Stop alle insegne “Nutella Bar” in Iran, che dovranno essere sostituite dalle traduzioni di “pane caldo” o “cioccolata calda”. Teheran, in base a una legge in vigore da oltre vent’anni che vieta ai negozi di esporre scritte che non siano in farsi, prende di mira i punti vendita delle ‘crepes’ al cioccolato, perché hanno un “nome straniero”. A segnalare la violazione alla polizia è stato Gholam-Ali Haddad-Adel, presidente dell’Accademia della lingua e della letteratura iraniana e politico ultraconservatore già presidente del Parlamento e candidato alle presidenziali del 2013, vinte da Hassan Rohani.

La normativa citata da Gholam-Ali Haddad-Adel, però, non sempre viene rispettata: infatti, nelle strade di Teheran e in altre città del Paese sono tante le scritte in caratteri latini e con nomi stranieri, perlopiù di grandi marchi – ad esempio Apple, Ikea, Armani e Liu-Jo. La scelta dell’Accademia è però caduta sui tanti Nutella Bar che negli ultimi anni hanno aperto nel Paese sia la crema italiana di cacao sia un prodotto analogo importato dalla Turchia, uno dei maggiori produttori di nocciole.
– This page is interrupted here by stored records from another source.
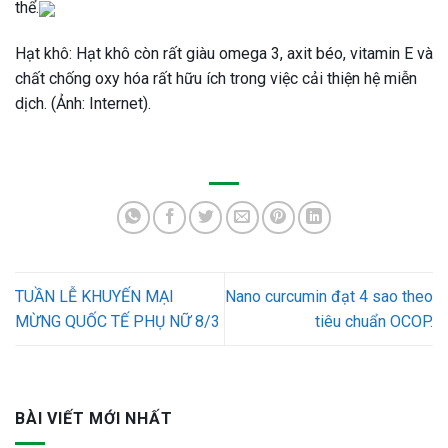
thể.
Hạt khô: Hạt khô còn rất giàu omega 3, axit béo, vitamin E và
chất chống oxy hóa rất hữu ích trong việc cải thiện hệ miễn
dịch. (Ảnh: Internet).
TUẦN LỄ KHUYẾN MẠI
Nano curcumin đạt 4 sao theo
MỪNG QUỐC TẾ PHỤ NỮ 8/3
tiêu chuẩn OCOP.
BÀI VIẾT MỚI NHẤT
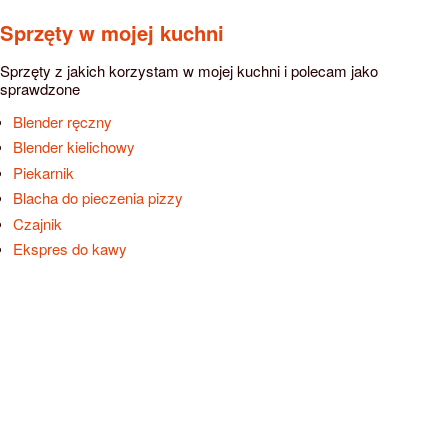
Sprzęty w mojej kuchni
Sprzęty z jakich korzystam w mojej kuchni i polecam jako
sprawdzone
Blender ręczny
Blender kielichowy
Piekarnik
Blacha do pieczenia pizzy
Czajnik
Ekspres do kawy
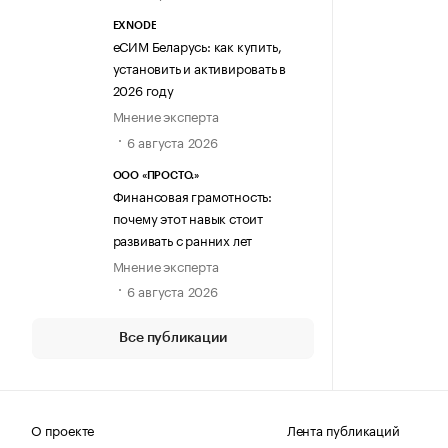
EXNODE
еСИМ Беларусь: как купить,
установить и активировать в
2026 году
Мнение эксперта
6 августа 2026
ООО «ПРОСТО.»
Финансовая грамотность:
почему этот навык стоит
развивать с ранних лет
Мнение эксперта
6 августа 2026
Все публикации
О проекте
Лента публикаций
L’Iran ha storicamente sempre temuto le contaminazioni di altre lingue straniere, a cominciare da quelle giunte con gli arabi – gli invasori del VII secolo, che portarono l’islam nella patria del zoroastrismo e che imposero anche il loro alfabeto. Ma a temere le influenze occidentali era stato anche lo Shah Reza Pahlavi, che aveva imposto la sostituzione delle parole occidentali con quelle persiane. Operazione riuscita solo in parte, se è vero che tuttora si usa la parola francese ‘merci’ (benché senza accento finale) al posto di ‘grazie’.